Ptosis is defined as an abnormal low lying upper eyelid margin with eyes in primary gaze [1]. Ptosis is considered congenital if present at birth or within the first year of life [2]. The most common cause of congenital ptosis is localized myogenic dystrophy of levator palpebrae superioris. Few cases of congenital ptosis result from genetic or chromosomal defects or neurological dysfunction [3]. Simple congenital ptosis with normal superior rectus function is seen in 95% cases. Congenital ptosis can be associated with blepharophimosis syndrome (5%) and synkinetic ptosis (5%) which includes Marcus Gunn jaw winking ptosis and misdirected third nerve ptosis. In patients with congenital ptosis reduced levator function, absent lid crease and lid lag are characteristic findings. Acquired ptosis is classified into Neurogenic, Myogenic, Aponeurotic and Mechanical Ptosis. Majority of cases are due to aponeurotic causes such as involutional changes, disinsertion or dehiscence. In aponeurotic cases, the lid crease is higher due to disinsertion of the posterior aponeurotic attachment to the tarsus.

Material and Methods

A retrospective analysis was made of all 64 eyes (57 cases) of surgically corrected congenital ptosis operated by single surgeon between January 2009- December 2013. Cosmetic outcome was determined by post operative eyelid symmetry at 6 weeks of follow-up. It was graded as good if ≤1mm; fair if between 1.5 -2.0 mm and poor if >2mm.

Surgical procedures

Fifty-one cases were operated for congenital ptosis by four surgical techniques. The mean follow-up period was six weeks. Twenty-one patients underwent levator resection procedure. Two patients had bilateral procedures for bilateral ptosis giving a total of twenty-three procedures. Twenty-three patients underwent frontalis suspension using silicone rod. Five of the patients had bilateral procedures for bilateral ptosis giving a total of twenty-eight procedures. Four patients underwent Fasanella Servat procedure and three patients underwent mullerectomy. Six cases were operated for aponeurotic ptosis with levator advancement procedure.

Results

In all the 51 patients of congenital ptosis, ptosis was recognised since birth. All the patients had decreased levator function, absent lid crease and lid lag in down gaze.

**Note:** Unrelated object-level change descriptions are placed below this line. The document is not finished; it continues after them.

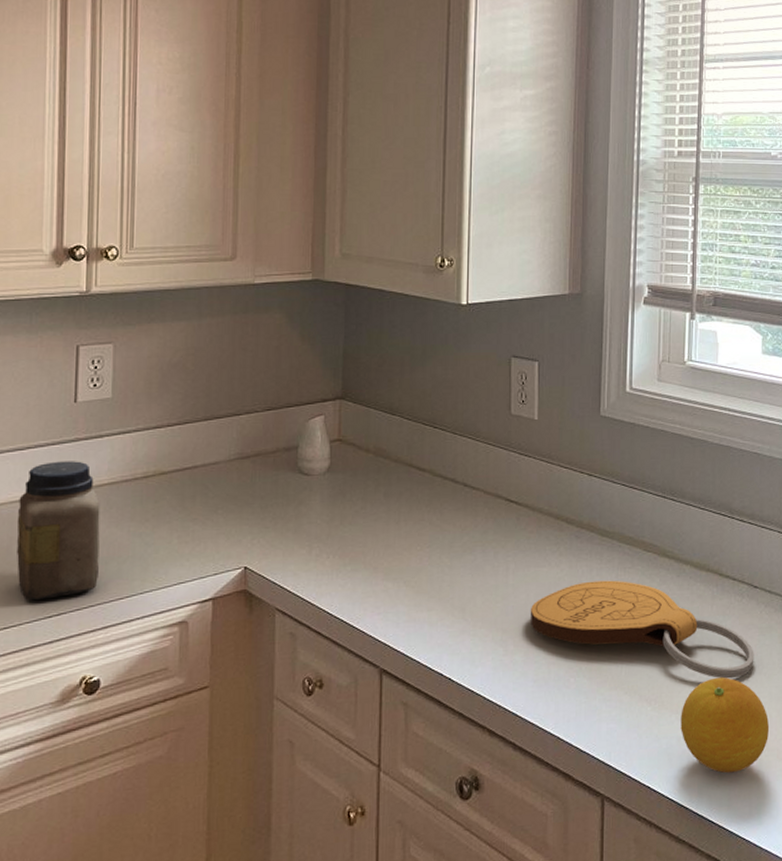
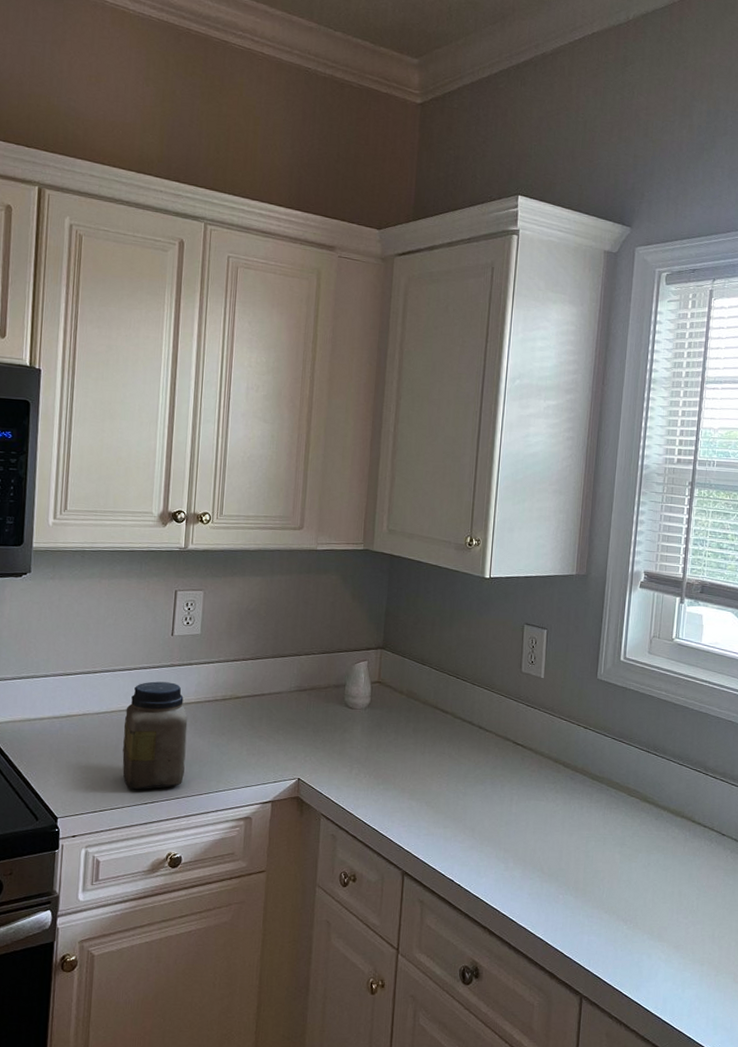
cutting board: present [530,580,754,679] -> none [528,816,719,910]
fruit: present [680,677,770,774] -> none [651,907,729,989]

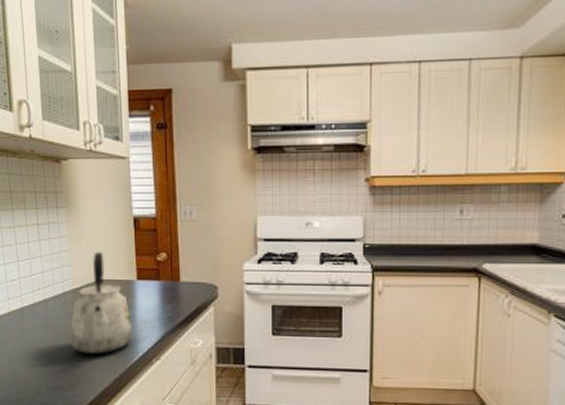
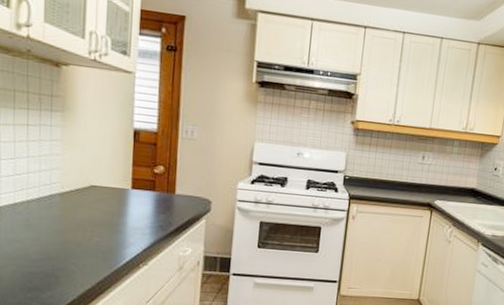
kettle: present [70,252,134,355] -> none [52,159,122,258]

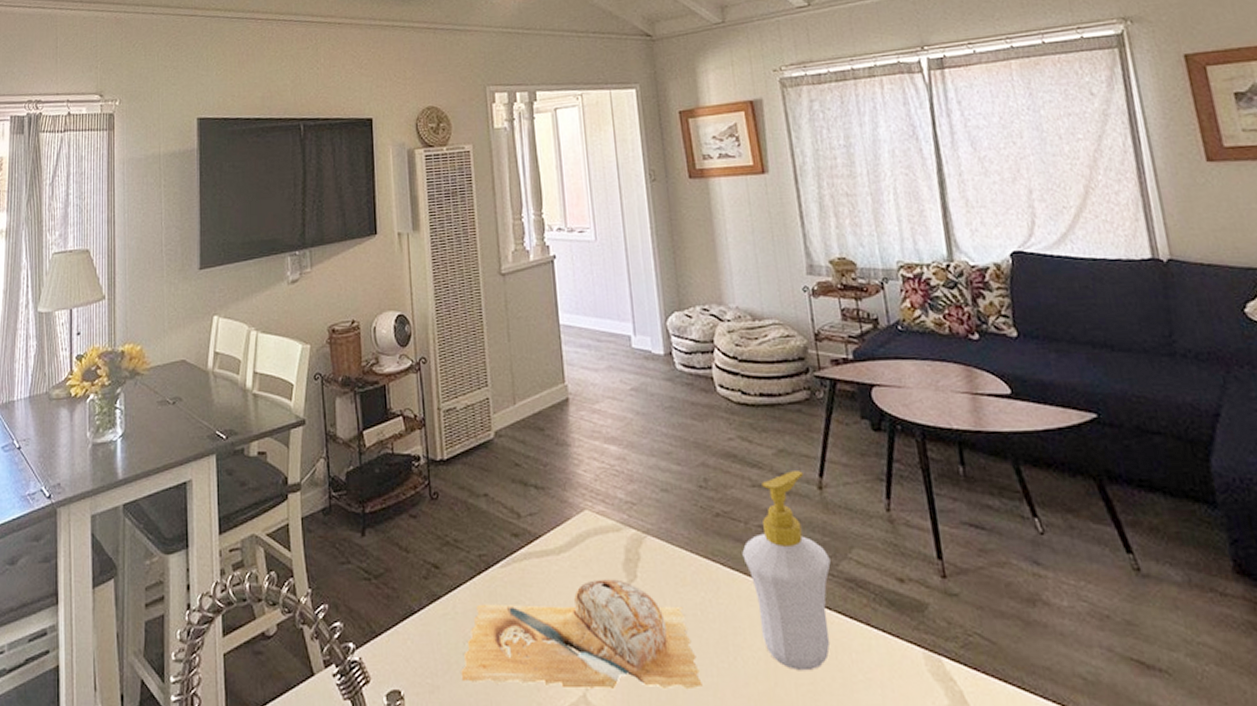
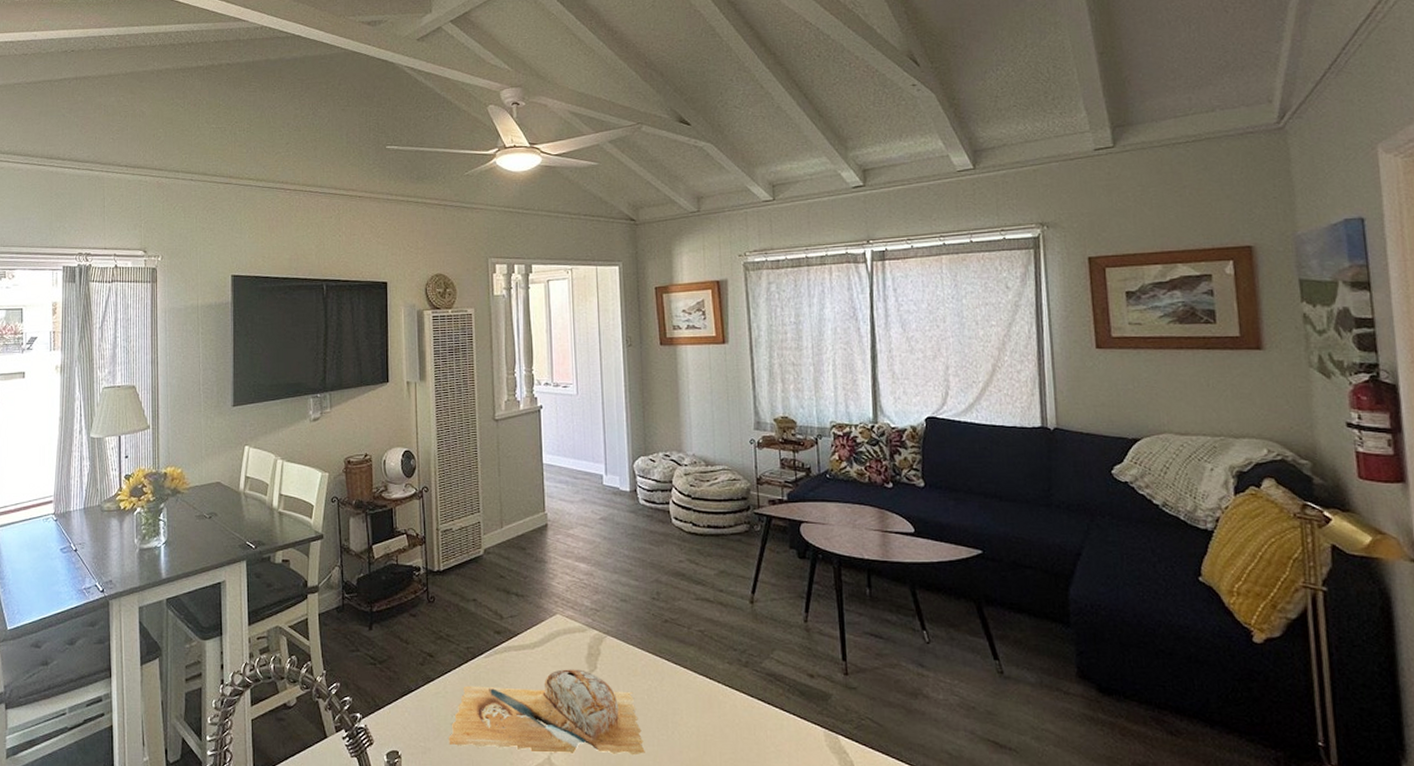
soap bottle: present [742,471,831,671] -> none [684,588,756,744]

In 21 cases of levator resection, 16(76%) cases (1 bilateral) achieved good cosmetic results (Figure 1a,1b), 3(14%) cases (1 bilateral) showed fair result and 2 (10%) cases had poor surgical outcome. The two patients (2 eyes) who showed poor cosmetic result were young children and poor result may be attributed to improper preoperative evaluation. (Figure 2).